Le couple Müller-Schulz et Angelika Fuls se sont rencontrés et sont devenus amis dans le groupe il y a dix ans. Bien que leurs proches soient morts entre-temps, ils continuent à se rencontrer en privé, à dîner ou avec un verre de vin. Jörg Müller n'est pas allé au groupe après le décès de sa belle-mère, il avait besoin d'une pause. Christiane Schulz a visité les réunions pendant un moment.

"Pendant des mois, vous entendez parler des inquiétudes des autres, même si vous ne connaissez pas leurs proches ou seulement sur une photo, vous êtes touché quand on vient à la maison ou quand on meurt." Le sentiment d'appartenance est grand. " Angelika Fuls est même la première présidente de la Société Alzheimer de Berlin e. V.

Beaucoup craignent les réactions lorsque le patient appelle fort dans le parc pour demander de l'aide.

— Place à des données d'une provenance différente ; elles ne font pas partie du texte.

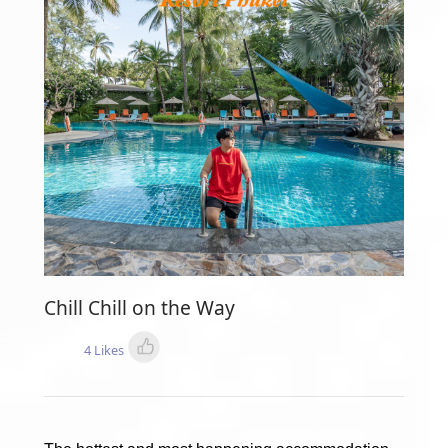
Chill Chill on the Way
4 Likes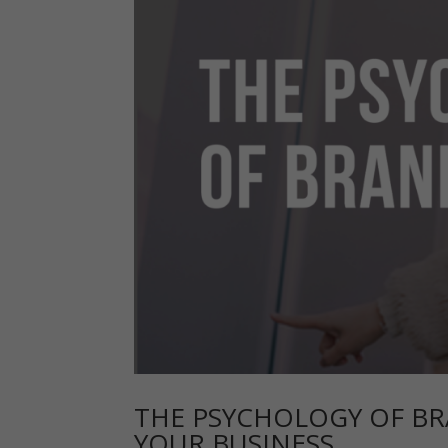
THE PSYCHOLOGY OF BR
YOUR BUSINESS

Le sujet de la démence est moins tabou aujourd'hui. Il joue un rôle dans les films et les livres, les magazines le clarifient. Mais beaucoup ont encore honte d'aller en public avec leurs proches. Ils craignent les réactions lorsque le patient appelle bruyamment de l’aide dans le parc ou qu’il prend sans ménagement les dents au restaurant après avoir mangé. Tout le monde ne peut pas gérer de telles situations de manière offensive. Pour tous ceux qui ne veulent pas cacher leur mari, leur partenaire de vie, leur mère et eux-mêmes, l'Association Alzheimer de Berlin e. V. a écrit une petite carte: "Je demande votre compréhension, un membre de ma famille est dément (confus) et se comporte donc de manière inhabituelle."

Monika Berger (nom changé par la rédaction), âgée de 58 ans, a longtemps réfléchi à l'opportunité de rejoindre un tel groupe d'entraide. Sa partenaire S., âgée de 70 ans, a reçu un diagnostic de démence d'Alzheimer il y a près d'un an et demi. Elle est confuse depuis un certain temps. "Nous étions en vacances, tout allait bien, quand S. a soudainement dit qu'elle devait rentrer à la maison maintenant, la Monika l'attendait, j'ai répondu que j'étais là, mais S. m'a regardé et a dit, non, elle a dit l'autre Monika. J'ai alors téléphoné à S. sur mon téléphone portable pour lui dire de rester en vacances, et S. m'a dit que l'autre Monika lui avait donné la permission de partir. "

Monika Berger sait maintenant qu'elle aura besoin de soutien pour le long voyage avec la maladie de son amie. Mais veut-elle savoir aujourd'hui quoi d'autre va lui arriver? De telles histoires ne dépriment-elles plus? Et veut-elle vraiment parler à des inconnus de sujets privés et intimes? Elle n'y est pas habituée.

Lors de la première visite au groupe, Monika Berger n'écoute que. Des conseils et des informations sont échangés: qui connaît ce médicament? Qui sait organiser une garderie? Que peut-on faire si le service médical refuse le niveau de soins et donc le soutien financier? Un membre de la famille raconte l'histoire d'une nouvelle maison, elle n'en aura pas besoin pendant longtemps, espère Monika Berger.

La deuxième visite la bouleverse, car une femme raconte le décès de son mari. Elle avale, elle ne veut pas imaginer ça. Monika Berger reste à l'écart de la réunion pendant trois mois. C'était il y a un an. Depuis, elle rejoint le groupe presque régulièrement. "Un effet secondaire formidable est que je peux maintenant aller au cinéma beaucoup plus détendu avec des amis ou dans un café", explique Monika Berger. "Je n'ai pas la pression intérieure pour continuer à parler de mes soucis et je peux me débarrasser d'eux tous dans le groupe."